[Provided data — start]
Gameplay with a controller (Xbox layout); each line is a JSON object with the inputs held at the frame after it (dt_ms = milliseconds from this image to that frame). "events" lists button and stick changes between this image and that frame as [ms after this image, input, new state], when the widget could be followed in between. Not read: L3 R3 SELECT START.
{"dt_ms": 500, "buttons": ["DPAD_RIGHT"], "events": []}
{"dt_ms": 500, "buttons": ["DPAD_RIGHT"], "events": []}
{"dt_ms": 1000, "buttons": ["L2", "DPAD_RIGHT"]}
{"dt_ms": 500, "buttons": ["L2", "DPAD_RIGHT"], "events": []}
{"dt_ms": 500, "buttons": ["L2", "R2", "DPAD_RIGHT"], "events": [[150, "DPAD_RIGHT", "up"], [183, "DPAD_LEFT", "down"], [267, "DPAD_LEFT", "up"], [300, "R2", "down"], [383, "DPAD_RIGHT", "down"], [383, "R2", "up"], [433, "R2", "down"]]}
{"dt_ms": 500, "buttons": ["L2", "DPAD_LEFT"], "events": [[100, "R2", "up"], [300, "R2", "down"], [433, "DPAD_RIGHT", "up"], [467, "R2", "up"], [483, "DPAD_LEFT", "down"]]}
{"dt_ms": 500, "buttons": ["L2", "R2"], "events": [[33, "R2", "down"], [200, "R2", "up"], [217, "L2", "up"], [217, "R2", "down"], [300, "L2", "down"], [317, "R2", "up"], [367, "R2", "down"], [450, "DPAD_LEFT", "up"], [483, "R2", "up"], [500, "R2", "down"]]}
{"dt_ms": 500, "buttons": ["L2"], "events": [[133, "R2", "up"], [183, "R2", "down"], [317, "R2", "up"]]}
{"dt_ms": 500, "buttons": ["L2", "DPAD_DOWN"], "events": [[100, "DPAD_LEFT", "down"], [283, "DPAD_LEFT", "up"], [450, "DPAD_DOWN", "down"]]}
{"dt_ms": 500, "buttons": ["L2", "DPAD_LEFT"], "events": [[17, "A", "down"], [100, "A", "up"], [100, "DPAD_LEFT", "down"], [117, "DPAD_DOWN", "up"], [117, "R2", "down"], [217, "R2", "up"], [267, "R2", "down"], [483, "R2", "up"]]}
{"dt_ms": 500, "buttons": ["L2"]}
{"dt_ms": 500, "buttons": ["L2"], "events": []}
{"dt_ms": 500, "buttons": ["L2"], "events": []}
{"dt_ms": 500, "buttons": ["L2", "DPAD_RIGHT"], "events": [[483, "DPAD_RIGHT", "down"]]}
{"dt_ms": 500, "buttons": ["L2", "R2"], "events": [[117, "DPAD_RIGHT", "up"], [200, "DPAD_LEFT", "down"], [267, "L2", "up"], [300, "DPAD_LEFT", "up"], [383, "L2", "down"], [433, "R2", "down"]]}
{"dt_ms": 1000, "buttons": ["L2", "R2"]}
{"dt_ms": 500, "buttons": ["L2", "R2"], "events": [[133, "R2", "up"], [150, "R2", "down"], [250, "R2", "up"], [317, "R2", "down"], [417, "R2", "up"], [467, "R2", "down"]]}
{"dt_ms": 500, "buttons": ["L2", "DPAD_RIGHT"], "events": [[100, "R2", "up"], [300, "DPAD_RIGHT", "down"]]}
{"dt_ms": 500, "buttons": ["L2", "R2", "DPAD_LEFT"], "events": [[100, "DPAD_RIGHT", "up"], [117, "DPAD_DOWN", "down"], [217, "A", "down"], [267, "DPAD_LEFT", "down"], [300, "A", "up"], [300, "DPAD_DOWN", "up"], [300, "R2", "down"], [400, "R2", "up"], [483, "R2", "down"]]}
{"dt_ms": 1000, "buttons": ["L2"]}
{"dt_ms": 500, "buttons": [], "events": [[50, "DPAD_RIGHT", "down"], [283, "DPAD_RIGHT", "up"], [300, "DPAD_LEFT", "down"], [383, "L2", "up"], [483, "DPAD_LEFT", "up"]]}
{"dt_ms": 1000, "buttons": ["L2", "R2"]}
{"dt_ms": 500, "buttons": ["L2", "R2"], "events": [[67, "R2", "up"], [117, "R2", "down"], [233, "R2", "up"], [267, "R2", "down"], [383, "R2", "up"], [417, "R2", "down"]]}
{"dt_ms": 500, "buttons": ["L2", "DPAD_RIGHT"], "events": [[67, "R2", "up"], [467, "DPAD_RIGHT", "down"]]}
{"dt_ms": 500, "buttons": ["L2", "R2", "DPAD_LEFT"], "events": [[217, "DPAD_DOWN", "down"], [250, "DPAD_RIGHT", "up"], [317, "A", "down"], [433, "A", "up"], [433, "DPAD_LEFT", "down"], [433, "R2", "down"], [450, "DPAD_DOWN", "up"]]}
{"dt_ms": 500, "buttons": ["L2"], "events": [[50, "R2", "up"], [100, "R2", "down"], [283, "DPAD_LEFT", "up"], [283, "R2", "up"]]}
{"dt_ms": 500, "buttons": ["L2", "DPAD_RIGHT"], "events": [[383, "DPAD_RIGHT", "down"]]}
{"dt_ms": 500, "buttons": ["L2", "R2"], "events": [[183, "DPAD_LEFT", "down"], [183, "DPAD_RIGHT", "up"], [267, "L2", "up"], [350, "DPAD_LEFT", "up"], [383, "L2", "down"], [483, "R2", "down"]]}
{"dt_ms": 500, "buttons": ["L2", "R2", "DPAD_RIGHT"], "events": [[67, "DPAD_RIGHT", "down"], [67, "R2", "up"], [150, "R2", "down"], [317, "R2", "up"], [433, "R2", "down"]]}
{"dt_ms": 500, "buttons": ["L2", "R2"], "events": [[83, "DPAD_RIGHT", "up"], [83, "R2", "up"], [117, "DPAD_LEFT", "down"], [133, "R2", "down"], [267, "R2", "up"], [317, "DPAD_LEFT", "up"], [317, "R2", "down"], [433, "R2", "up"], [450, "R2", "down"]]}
[Provided data — finish]
## Task item
Nothing in the records above may differ in your copy; retype them in full.

## Response to the task
Gameplay with a controller (Xbox layout); each line is a JSON object with the inputs held at the frame after it (dt_ms = milliseconds from this image to that frame). "events" lists button and stick changes between this image and that frame as [ms after this image, input, new state], when the widget could be followed in between. Not read: L3 R3 SELECT START.
{"dt_ms": 500, "buttons": ["DPAD_RIGHT"], "events": []}
{"dt_ms": 500, "buttons": ["DPAD_RIGHT"], "events": []}
{"dt_ms": 1000, "buttons": ["L2", "DPAD_RIGHT"]}
{"dt_ms": 500, "buttons": ["L2", "DPAD_RIGHT"], "events": []}
{"dt_ms": 500, "buttons": ["L2", "R2", "DPAD_RIGHT"], "events": [[150, "DPAD_RIGHT", "up"], [183, "DPAD_LEFT", "down"], [267, "DPAD_LEFT", "up"], [300, "R2", "down"], [383, "DPAD_RIGHT", "down"], [383, "R2", "up"], [433, "R2", "down"]]}
{"dt_ms": 500, "buttons": ["L2", "DPAD_LEFT"], "events": [[100, "R2", "up"], [300, "R2", "down"], [433, "DPAD_RIGHT", "up"], [467, "R2", "up"], [483, "DPAD_LEFT", "down"]]}
{"dt_ms": 500, "buttons": ["L2", "R2"], "events": [[33, "R2", "down"], [200, "R2", "up"], [217, "L2", "up"], [217, "R2", "down"], [300, "L2", "down"], [317, "R2", "up"], [367, "R2", "down"], [450, "DPAD_LEFT", "up"], [483, "R2", "up"], [500, "R2", "down"]]}
{"dt_ms": 500, "buttons": ["L2"], "events": [[133, "R2", "up"], [183, "R2", "down"], [317, "R2", "up"]]}
{"dt_ms": 500, "buttons": ["L2", "DPAD_DOWN"], "events": [[100, "DPAD_LEFT", "down"], [283, "DPAD_LEFT", "up"], [450, "DPAD_DOWN", "down"]]}
{"dt_ms": 500, "buttons": ["L2", "DPAD_LEFT"], "events": [[17, "A", "down"], [100, "A", "up"], [100, "DPAD_LEFT", "down"], [117, "DPAD_DOWN", "up"], [117, "R2", "down"], [217, "R2", "up"], [267, "R2", "down"], [483, "R2", "up"]]}
{"dt_ms": 500, "buttons": ["L2"]}
{"dt_ms": 500, "buttons": ["L2"], "events": []}
{"dt_ms": 500, "buttons": ["L2"], "events": []}
{"dt_ms": 500, "buttons": ["L2", "DPAD_RIGHT"], "events": [[483, "DPAD_RIGHT", "down"]]}
{"dt_ms": 500, "buttons": ["L2", "R2"], "events": [[117, "DPAD_RIGHT", "up"], [200, "DPAD_LEFT", "down"], [267, "L2", "up"], [300, "DPAD_LEFT", "up"], [383, "L2", "down"], [433, "R2", "down"]]}
{"dt_ms": 1000, "buttons": ["L2", "R2"]}
{"dt_ms": 500, "buttons": ["L2", "R2"], "events": [[133, "R2", "up"], [150, "R2", "down"], [250, "R2", "up"], [317, "R2", "down"], [417, "R2", "up"], [467, "R2", "down"]]}
{"dt_ms": 500, "buttons": ["L2", "DPAD_RIGHT"], "events": [[100, "R2", "up"], [300, "DPAD_RIGHT", "down"]]}
{"dt_ms": 500, "buttons": ["L2", "R2", "DPAD_LEFT"], "events": [[100, "DPAD_RIGHT", "up"], [117, "DPAD_DOWN", "down"], [217, "A", "down"], [267, "DPAD_LEFT", "down"], [300, "A", "up"], [300, "DPAD_DOWN", "up"], [300, "R2", "down"], [400, "R2", "up"], [483, "R2", "down"]]}
{"dt_ms": 1000, "buttons": ["L2"]}
{"dt_ms": 500, "buttons": [], "events": [[50, "DPAD_RIGHT", "down"], [283, "DPAD_RIGHT", "up"], [300, "DPAD_LEFT", "down"], [383, "L2", "up"], [483, "DPAD_LEFT", "up"]]}
{"dt_ms": 1000, "buttons": ["L2", "R2"]}
{"dt_ms": 500, "buttons": ["L2", "R2"], "events": [[67, "R2", "up"], [117, "R2", "down"], [233, "R2", "up"], [267, "R2", "down"], [383, "R2", "up"], [417, "R2", "down"]]}
{"dt_ms": 500, "buttons": ["L2", "DPAD_RIGHT"], "events": [[67, "R2", "up"], [467, "DPAD_RIGHT", "down"]]}
{"dt_ms": 500, "buttons": ["L2", "R2", "DPAD_LEFT"], "events": [[217, "DPAD_DOWN", "down"], [250, "DPAD_RIGHT", "up"], [317, "A", "down"], [433, "A", "up"], [433, "DPAD_LEFT", "down"], [433, "R2", "down"], [450, "DPAD_DOWN", "up"]]}
{"dt_ms": 500, "buttons": ["L2"], "events": [[50, "R2", "up"], [100, "R2", "down"], [283, "DPAD_LEFT", "up"], [283, "R2", "up"]]}
{"dt_ms": 500, "buttons": ["L2", "DPAD_RIGHT"], "events": [[383, "DPAD_RIGHT", "down"]]}
{"dt_ms": 500, "buttons": ["L2", "R2"], "events": [[183, "DPAD_LEFT", "down"], [183, "DPAD_RIGHT", "up"], [267, "L2", "up"], [350, "DPAD_LEFT", "up"], [383, "L2", "down"], [483, "R2", "down"]]}
{"dt_ms": 500, "buttons": ["L2", "R2", "DPAD_RIGHT"], "events": [[67, "DPAD_RIGHT", "down"], [67, "R2", "up"], [150, "R2", "down"], [317, "R2", "up"], [433, "R2", "down"]]}
{"dt_ms": 500, "buttons": ["L2", "R2"], "events": [[83, "DPAD_RIGHT", "up"], [83, "R2", "up"], [117, "DPAD_LEFT", "down"], [133, "R2", "down"], [267, "R2", "up"], [317, "DPAD_LEFT", "up"], [317, "R2", "down"], [433, "R2", "up"], [450, "R2", "down"]]}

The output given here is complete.